Upakarma means beginning, which refers to the ritualistic beginning of learning Veda. Besides learning Vedas, on the Upakarma day, Brahmins ritually change their Upanayana thread accompanied by Shrauta rituals. Upakarma is a Vedic ritual still practiced by the Brahmin community.
Those who follow Yajurveda observe the Upakarma on Shravana Purnima day, that is, on the full moon day in Shravan month. Those who follow Rig-Veda observe the Upakarma on Shravana Nakshatra day in Shravana month. Accordingly, the Upakarma day may be different for the followers of Yajurveda and Rig-Veda.

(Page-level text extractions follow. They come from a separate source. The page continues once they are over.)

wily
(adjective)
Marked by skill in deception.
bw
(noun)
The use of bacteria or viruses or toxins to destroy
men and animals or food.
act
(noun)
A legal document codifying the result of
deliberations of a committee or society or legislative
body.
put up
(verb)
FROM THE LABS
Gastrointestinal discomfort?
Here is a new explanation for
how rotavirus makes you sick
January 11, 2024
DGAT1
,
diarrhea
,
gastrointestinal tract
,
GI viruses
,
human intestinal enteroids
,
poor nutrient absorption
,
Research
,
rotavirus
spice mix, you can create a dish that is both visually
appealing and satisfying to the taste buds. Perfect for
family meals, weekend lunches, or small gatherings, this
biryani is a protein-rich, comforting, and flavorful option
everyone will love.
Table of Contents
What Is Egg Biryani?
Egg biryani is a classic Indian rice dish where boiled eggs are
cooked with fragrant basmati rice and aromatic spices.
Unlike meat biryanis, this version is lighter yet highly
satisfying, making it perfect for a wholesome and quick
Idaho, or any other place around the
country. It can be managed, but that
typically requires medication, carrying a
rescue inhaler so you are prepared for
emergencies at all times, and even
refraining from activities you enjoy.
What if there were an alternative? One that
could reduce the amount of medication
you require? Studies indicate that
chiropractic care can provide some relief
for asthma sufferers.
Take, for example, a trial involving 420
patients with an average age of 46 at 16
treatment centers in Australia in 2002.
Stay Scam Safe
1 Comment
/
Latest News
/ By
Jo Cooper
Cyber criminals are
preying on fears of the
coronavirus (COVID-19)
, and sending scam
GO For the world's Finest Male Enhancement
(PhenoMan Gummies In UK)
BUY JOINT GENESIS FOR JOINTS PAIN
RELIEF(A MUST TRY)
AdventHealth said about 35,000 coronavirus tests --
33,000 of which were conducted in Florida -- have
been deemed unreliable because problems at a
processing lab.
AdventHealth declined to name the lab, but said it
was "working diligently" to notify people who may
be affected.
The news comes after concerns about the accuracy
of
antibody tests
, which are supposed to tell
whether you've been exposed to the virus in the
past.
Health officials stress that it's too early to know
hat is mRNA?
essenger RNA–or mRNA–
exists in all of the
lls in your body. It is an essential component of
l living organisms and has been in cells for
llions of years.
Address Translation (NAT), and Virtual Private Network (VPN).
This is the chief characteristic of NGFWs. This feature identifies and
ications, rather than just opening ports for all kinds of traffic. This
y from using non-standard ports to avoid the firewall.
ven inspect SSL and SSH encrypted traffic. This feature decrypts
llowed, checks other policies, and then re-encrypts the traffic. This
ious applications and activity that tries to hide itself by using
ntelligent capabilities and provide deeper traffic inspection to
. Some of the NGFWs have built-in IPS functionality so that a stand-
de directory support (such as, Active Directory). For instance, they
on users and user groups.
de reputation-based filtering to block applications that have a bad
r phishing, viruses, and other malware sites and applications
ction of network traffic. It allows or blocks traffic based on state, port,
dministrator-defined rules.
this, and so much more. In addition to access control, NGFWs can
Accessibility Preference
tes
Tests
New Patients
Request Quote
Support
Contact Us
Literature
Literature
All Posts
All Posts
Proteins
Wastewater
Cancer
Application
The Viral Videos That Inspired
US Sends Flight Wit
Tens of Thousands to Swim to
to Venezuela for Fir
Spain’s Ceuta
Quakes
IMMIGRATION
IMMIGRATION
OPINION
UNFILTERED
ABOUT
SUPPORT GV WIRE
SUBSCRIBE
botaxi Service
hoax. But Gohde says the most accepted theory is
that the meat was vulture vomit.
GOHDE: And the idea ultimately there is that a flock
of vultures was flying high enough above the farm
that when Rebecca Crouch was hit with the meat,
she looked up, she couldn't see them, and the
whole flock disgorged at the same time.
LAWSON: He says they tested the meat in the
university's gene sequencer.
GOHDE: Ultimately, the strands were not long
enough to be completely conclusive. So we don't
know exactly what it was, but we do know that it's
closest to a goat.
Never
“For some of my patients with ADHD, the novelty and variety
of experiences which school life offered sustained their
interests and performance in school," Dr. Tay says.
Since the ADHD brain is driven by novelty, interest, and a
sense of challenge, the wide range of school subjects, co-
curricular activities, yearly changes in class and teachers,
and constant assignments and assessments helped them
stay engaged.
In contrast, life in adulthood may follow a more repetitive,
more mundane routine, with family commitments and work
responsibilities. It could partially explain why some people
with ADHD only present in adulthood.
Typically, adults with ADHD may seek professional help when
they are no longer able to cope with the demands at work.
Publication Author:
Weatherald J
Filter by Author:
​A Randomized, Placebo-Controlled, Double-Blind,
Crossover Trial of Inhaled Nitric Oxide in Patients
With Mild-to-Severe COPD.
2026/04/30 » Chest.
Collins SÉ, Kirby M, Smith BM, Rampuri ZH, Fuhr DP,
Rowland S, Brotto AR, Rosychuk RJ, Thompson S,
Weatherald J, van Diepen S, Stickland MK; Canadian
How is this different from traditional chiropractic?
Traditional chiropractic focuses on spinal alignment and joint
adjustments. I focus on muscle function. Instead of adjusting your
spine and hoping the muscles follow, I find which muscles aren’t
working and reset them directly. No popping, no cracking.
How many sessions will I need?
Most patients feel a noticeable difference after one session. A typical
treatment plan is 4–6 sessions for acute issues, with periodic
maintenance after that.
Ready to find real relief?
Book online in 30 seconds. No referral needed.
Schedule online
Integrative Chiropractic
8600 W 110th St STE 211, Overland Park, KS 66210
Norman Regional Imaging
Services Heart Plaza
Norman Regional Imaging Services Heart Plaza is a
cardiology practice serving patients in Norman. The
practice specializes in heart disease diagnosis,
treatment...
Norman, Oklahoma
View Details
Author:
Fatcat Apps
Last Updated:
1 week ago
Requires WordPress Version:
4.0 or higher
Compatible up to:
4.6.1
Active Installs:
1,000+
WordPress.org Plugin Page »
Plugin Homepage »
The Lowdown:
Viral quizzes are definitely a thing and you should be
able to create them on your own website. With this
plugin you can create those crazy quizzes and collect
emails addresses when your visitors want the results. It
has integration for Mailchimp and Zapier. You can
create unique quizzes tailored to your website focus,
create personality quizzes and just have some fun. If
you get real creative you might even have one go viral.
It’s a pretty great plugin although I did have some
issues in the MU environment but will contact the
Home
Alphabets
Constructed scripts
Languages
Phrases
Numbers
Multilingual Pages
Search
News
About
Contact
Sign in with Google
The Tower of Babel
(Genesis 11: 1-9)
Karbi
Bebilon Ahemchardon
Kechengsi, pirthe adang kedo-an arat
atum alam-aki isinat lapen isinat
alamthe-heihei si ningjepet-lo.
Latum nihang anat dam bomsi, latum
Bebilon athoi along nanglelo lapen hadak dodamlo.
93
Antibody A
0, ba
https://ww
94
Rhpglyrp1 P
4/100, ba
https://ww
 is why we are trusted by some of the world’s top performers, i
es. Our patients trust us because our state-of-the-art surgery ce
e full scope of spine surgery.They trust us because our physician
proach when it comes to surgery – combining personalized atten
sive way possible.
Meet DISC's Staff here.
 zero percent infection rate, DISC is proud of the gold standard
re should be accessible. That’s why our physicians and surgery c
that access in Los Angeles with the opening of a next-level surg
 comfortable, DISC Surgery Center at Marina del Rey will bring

In Tamil Nadu, Upakarma is known as Avani Avittam. For those who perform their first Upakarma, it is called Thalai Avani Avittam. In Andhra Pradesh, Upakarma ritual in Shravana Purnima is known as Jandhyala Purnima.
Since the day of Shravana Purnima coincides with Hayagriva Jayanti, Brahmins choose this day to begin the study of Vedas. Hayagriva Jayanti refers to the birth anniversary of Lord Hayagriva who is believed to be the incarnation of Lord Vishnu. Lord Hayagriva is credited for restoration of all Vedas to Brahma.
Upakarma ritual is meant to offer prayers and express the gratitude to the ancient sages who gave the knowledge of Vedas and revealed sacred Vedic Mantras to humanity. The next day of Upakarma is observed as Gayatri Japam.
The followers of Samaveda observe the Upakarma on Hasta Nakshatra day in Bhadrapada month. The Samaveda Upakarma day usually occurs after a fortnight of Yajurveda and Rig-Veda Upakarma day.